2011-11-17 Thread John Stultz
On Fri, 2011-11-18 at 00:42 +0100, Jiri Polach wrote:
 On 11/17/2011 9:32 PM, John Stultz wrote:
  On Wed, 2011-11-16 at 23:49 +0100, Clarinet wrote:
  Hi all,
 
  Result of bisecting: v2.6.38-rc1 exhibits the problem. v2.6.37 and
  many of the topic branches merged in the 2.6.38 merge window work ok.
  Some other topic branches do not boot at all.
 
  Jiri: if you have gitk installed, then git bisect visualize can help
  get a sense of what's in the middle of the regression range.

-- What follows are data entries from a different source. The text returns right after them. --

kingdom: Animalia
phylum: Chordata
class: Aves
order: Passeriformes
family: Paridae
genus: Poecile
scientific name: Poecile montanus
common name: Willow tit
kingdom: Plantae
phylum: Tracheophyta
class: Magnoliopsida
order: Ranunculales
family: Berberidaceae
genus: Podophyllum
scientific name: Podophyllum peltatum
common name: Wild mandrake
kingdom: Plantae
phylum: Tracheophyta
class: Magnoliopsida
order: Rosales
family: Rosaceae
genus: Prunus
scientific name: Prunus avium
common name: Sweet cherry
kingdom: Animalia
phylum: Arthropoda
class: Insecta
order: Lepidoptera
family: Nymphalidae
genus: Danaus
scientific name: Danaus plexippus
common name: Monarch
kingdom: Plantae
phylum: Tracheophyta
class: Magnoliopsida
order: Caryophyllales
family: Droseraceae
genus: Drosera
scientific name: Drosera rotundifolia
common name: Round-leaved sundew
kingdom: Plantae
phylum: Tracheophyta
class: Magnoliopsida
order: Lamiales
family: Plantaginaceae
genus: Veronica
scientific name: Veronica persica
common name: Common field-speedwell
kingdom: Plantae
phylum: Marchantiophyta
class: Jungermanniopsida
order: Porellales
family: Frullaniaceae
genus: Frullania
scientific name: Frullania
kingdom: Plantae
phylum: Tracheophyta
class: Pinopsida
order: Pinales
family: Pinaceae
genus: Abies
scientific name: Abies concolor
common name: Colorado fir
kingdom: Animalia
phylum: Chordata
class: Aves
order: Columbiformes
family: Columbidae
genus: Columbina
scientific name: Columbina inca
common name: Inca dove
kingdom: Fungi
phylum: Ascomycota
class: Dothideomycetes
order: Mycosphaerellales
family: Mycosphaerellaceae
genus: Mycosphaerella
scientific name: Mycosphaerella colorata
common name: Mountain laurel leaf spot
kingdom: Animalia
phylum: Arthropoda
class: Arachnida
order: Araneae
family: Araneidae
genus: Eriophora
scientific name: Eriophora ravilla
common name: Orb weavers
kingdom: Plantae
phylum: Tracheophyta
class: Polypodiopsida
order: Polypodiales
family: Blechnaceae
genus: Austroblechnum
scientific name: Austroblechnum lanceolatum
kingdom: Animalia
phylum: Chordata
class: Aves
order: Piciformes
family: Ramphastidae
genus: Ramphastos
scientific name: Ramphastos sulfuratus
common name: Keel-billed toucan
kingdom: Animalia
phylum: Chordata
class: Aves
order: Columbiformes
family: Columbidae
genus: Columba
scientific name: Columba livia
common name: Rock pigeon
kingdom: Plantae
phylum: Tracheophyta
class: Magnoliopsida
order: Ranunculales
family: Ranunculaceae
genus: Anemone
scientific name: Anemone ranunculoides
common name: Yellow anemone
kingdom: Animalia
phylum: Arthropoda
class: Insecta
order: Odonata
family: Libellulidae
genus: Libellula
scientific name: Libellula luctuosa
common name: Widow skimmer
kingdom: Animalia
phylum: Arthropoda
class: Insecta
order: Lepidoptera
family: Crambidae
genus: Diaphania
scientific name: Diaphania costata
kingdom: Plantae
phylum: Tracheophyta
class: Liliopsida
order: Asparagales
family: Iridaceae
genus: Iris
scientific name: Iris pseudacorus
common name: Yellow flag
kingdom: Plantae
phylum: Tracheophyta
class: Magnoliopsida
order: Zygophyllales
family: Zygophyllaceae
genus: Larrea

  gitk --bisect --first-parent v2.6.37..v2.6.38-rc1 might be a good way
  to find mainline commits to test before finding a topic branch to delve
  into.
 
  I have been able to narrow the interval manually a little bit from the
  top (the bad side) and I will go on from the bottom now. However,
  there seems to be a large area where kernels are unbootable for me -
  they mostly stop when init is called and I do not know why.
 
  Finally! After another 50+ compilations a have it! It took some time as
  first I had to find a reason why some revisions did not boot (almost 2/3
  were unbootable and the first bad commit was among them). Having this
  solved I have been able to bisect without skipping. The result is
  surprising (at least for me) - believe it or not, the first bad commit
  is 6610e089 RTC: Rework RTC code to use timerqueue for events from
  John Stultz (I am sending him a copy of this message).
 
  I would never expect this would be a problem, but my understanding of
  this commit is very limited, so I am certainly missing the point.
  However, I have tried to compile 2.6.38 (which was bad) with Real
  Time Clock configuration option turned off and it behaves normally
  then (= is good).
 
  Huh. That's *very* odd.  Is your system doing anything in-particular
  with the RTC?  I don't have a clue right off, so probably the next step
 
 Yes, it is very odd. The system does not do anything special with RTC. 
 It is a diskless computational workstation.
 
  is doing a bit of instrumentation to try to figure out where exactly we
  trigger the behavior. Could you checkout commit 6610e089 and apply the
  patch below to see if we can't narrow it down?
 
 With the patch applied the system does not show the strange behavior (= 
 is good).
 
  Could you also send your .config to me?
 
 Sure. It is attached. I have found that if I turn CONFIG_RTC_DRV_CMOS 
 off, the system behaves normally (= is good) too.

Yea. My rough guess is that the BIOS is somehow sensitive to how the
CMOS RTC is touched.

Does disabling CONFIG_HPET_EMULATE_RTC change the behavior?